A new health education website, HepBsmart.com, sponsored by Gilead Sciences, Inc., intended for audiences in the United States, is now online.

Launched last September 7, HepBsmart.com contains practical information about chronic hepatitis B (CHB), a potentially life-threatening liver disease that affects an estimated two million people in the United States and is the leading cause of liver cancer.

Chronic hepatitis B is caused by a virus and can slowly damage the liver, without causing obvious symptoms. Chronic hepatitis B can be diagnosed with a simple blood test, prevented with a vaccine, and managed with appropriate care – but alarmingly, most people living with the disease don’t know they are infected.

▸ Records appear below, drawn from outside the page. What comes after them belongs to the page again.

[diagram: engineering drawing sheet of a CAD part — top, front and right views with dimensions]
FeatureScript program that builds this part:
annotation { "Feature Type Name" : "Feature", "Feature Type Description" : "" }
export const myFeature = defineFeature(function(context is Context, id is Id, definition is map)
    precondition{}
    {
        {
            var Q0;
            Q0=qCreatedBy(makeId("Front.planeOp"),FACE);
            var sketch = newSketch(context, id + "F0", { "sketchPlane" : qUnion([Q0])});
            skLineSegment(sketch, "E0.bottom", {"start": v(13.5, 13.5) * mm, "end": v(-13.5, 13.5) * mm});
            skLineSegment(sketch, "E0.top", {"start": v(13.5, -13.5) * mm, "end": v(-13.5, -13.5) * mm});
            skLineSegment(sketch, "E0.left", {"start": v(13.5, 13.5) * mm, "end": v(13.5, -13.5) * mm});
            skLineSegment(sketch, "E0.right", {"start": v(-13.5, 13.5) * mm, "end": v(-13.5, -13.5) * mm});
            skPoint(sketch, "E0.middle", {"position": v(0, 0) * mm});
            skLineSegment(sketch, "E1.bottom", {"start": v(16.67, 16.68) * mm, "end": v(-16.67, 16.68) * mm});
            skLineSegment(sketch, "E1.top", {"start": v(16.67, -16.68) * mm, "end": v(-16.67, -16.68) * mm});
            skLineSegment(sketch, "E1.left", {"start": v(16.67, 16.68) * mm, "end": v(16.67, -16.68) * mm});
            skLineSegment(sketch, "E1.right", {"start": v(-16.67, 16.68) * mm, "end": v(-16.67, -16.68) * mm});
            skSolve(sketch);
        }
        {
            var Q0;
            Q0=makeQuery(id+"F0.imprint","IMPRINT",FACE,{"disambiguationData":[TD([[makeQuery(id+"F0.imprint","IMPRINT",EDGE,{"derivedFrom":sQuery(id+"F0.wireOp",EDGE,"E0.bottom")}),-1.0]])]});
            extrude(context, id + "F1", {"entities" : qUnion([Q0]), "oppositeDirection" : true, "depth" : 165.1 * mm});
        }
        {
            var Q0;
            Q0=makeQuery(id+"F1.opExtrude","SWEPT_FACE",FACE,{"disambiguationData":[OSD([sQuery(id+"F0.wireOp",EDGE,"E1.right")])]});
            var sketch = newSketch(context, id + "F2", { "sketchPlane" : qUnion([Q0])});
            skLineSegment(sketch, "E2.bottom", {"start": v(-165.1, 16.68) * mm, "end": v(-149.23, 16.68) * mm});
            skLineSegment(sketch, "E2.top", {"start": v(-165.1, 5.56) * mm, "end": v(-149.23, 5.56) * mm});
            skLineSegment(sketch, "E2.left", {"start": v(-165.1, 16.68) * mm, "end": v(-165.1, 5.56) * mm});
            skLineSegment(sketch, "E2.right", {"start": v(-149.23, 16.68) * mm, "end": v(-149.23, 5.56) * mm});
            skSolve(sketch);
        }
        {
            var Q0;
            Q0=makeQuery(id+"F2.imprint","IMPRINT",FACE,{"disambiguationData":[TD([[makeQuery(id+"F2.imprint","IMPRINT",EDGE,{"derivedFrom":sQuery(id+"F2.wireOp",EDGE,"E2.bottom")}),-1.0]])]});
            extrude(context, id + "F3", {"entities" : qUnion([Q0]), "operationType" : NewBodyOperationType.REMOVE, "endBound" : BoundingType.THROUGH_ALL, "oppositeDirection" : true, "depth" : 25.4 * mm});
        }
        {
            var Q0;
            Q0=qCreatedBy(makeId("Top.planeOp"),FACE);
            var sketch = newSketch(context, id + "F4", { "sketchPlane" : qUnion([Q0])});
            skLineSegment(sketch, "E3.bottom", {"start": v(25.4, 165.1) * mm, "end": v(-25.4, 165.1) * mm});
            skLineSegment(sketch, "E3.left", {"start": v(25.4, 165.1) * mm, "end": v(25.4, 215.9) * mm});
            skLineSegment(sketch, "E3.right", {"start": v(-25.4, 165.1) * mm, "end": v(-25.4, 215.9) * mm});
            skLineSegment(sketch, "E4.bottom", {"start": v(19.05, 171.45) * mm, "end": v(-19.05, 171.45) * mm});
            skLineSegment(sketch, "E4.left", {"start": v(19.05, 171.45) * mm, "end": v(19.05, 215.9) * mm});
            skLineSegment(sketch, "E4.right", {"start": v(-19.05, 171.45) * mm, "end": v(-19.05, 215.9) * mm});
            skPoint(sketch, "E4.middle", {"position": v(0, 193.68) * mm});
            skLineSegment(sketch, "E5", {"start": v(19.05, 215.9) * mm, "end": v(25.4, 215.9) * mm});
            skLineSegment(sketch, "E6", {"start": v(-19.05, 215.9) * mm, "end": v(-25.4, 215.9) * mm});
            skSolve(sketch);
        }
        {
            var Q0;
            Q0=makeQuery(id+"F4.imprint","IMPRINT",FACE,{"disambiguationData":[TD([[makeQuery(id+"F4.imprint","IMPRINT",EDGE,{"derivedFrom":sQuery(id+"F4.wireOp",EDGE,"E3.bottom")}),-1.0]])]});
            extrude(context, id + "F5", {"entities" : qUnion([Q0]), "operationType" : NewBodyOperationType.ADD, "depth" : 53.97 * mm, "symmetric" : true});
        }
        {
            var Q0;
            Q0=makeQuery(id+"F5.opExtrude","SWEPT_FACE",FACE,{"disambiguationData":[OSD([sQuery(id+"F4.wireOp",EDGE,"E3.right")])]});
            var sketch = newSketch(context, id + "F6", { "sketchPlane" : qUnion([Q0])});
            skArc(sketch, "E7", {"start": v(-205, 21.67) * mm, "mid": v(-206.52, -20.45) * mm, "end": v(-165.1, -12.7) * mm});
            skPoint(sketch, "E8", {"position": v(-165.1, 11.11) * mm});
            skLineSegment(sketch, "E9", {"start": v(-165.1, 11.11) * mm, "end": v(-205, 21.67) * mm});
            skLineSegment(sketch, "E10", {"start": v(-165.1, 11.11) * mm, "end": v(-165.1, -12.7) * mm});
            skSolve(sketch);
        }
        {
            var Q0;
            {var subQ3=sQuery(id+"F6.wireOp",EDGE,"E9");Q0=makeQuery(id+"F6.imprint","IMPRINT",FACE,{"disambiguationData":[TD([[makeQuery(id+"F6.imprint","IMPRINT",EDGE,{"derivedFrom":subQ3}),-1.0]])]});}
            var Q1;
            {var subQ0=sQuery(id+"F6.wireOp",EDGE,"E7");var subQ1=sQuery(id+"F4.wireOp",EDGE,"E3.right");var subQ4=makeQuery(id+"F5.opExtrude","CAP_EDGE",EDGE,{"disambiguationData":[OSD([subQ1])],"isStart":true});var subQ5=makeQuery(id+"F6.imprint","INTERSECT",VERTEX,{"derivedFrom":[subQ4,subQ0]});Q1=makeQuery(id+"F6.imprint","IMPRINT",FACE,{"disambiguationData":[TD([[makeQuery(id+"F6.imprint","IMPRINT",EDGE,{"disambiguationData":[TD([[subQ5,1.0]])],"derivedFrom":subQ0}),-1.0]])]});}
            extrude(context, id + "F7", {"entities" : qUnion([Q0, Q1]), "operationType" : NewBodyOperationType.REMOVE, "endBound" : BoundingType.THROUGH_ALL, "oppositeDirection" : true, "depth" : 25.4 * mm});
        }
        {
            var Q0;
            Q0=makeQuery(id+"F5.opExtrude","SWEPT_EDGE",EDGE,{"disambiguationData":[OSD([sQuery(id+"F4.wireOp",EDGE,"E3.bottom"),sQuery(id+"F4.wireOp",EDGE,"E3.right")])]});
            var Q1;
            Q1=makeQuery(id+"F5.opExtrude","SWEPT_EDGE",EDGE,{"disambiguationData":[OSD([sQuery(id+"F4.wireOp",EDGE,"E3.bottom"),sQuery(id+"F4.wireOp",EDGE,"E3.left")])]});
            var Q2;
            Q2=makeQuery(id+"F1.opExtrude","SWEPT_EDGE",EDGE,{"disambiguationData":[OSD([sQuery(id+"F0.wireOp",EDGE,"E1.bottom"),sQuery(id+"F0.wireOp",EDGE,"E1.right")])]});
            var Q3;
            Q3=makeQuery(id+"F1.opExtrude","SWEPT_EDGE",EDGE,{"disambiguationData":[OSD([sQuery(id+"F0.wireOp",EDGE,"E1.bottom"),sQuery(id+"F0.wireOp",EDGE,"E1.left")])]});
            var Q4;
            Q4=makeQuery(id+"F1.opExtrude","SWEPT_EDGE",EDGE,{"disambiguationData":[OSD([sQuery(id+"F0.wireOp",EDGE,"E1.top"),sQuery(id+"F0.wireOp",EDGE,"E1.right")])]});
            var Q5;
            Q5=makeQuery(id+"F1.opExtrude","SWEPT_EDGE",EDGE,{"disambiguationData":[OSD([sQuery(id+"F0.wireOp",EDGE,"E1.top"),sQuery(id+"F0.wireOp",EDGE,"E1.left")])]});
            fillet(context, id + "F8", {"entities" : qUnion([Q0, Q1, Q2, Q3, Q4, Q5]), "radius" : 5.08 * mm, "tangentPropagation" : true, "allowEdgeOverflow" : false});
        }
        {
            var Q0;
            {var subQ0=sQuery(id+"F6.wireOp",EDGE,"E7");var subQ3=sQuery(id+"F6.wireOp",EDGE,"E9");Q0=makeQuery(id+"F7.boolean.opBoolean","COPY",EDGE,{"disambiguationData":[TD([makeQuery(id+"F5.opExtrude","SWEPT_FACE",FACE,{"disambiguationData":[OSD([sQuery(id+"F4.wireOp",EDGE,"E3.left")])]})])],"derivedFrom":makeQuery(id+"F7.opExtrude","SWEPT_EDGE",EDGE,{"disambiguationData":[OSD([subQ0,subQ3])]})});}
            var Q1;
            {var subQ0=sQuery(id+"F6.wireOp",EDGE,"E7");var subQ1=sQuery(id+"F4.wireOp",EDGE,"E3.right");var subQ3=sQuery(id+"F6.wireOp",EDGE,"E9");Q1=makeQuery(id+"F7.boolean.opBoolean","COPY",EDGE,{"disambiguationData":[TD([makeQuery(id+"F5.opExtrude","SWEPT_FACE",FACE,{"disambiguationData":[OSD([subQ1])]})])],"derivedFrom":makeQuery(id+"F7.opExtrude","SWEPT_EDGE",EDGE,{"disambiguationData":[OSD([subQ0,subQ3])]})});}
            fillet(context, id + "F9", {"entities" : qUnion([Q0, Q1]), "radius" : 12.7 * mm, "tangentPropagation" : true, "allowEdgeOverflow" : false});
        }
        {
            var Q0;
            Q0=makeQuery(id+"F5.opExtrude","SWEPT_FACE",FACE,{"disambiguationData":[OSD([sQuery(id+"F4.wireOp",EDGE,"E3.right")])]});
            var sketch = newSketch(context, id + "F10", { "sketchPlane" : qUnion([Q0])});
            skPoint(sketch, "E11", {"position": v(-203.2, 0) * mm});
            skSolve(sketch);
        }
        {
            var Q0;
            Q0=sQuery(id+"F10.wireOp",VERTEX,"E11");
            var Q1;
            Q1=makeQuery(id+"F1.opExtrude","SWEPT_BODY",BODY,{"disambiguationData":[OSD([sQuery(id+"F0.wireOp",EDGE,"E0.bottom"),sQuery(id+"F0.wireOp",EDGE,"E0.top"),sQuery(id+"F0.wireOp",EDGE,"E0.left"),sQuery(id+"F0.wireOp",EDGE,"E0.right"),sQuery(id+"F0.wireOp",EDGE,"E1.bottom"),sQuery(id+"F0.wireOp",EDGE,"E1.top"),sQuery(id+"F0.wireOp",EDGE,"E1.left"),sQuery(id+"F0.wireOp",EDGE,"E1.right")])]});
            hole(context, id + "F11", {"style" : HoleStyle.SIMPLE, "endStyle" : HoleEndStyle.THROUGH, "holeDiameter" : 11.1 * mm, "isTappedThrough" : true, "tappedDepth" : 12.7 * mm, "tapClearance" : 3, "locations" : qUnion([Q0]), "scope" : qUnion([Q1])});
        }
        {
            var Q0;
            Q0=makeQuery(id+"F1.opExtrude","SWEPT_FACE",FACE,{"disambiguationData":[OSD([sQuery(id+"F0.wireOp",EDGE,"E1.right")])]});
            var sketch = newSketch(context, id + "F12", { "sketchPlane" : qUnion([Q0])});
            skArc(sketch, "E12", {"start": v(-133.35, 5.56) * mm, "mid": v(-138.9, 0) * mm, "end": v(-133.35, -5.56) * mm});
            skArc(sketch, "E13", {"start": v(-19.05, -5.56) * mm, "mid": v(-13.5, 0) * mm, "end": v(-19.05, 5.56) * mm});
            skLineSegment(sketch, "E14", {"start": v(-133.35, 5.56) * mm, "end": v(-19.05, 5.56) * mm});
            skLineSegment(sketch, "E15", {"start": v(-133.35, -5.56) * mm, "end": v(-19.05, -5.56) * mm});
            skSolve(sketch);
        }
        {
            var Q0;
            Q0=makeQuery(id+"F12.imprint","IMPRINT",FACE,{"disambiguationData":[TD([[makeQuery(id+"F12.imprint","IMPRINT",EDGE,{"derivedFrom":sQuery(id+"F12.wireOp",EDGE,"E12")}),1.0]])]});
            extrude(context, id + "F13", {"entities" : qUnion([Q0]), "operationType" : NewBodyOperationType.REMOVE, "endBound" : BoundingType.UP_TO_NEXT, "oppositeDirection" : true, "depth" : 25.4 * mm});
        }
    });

Without treatment, 1 in 4 people with CHB may die of disease-related complications. The impact of chronic hepatitis B in the United States is more severe among Asian American communities.

HepBsmart.com features:

• Information on how to prevent CHB, testing for the disease, and management of CHB.

• An innovative animated video depicting a CHB patient’s journey from diagnosis to care (available in 14 languages with subtitles).

• Educational brochures in 14 languages, including Chinese, Korean, Vietnamese, and Tagalog among others.

HepBSmart.com is an educational website created by Gilead Sciences, a maker of medicines for chronic hepatitis B. The website is part of Gilead’s ongoing effort to raise community awareness of chronic hepatitis B.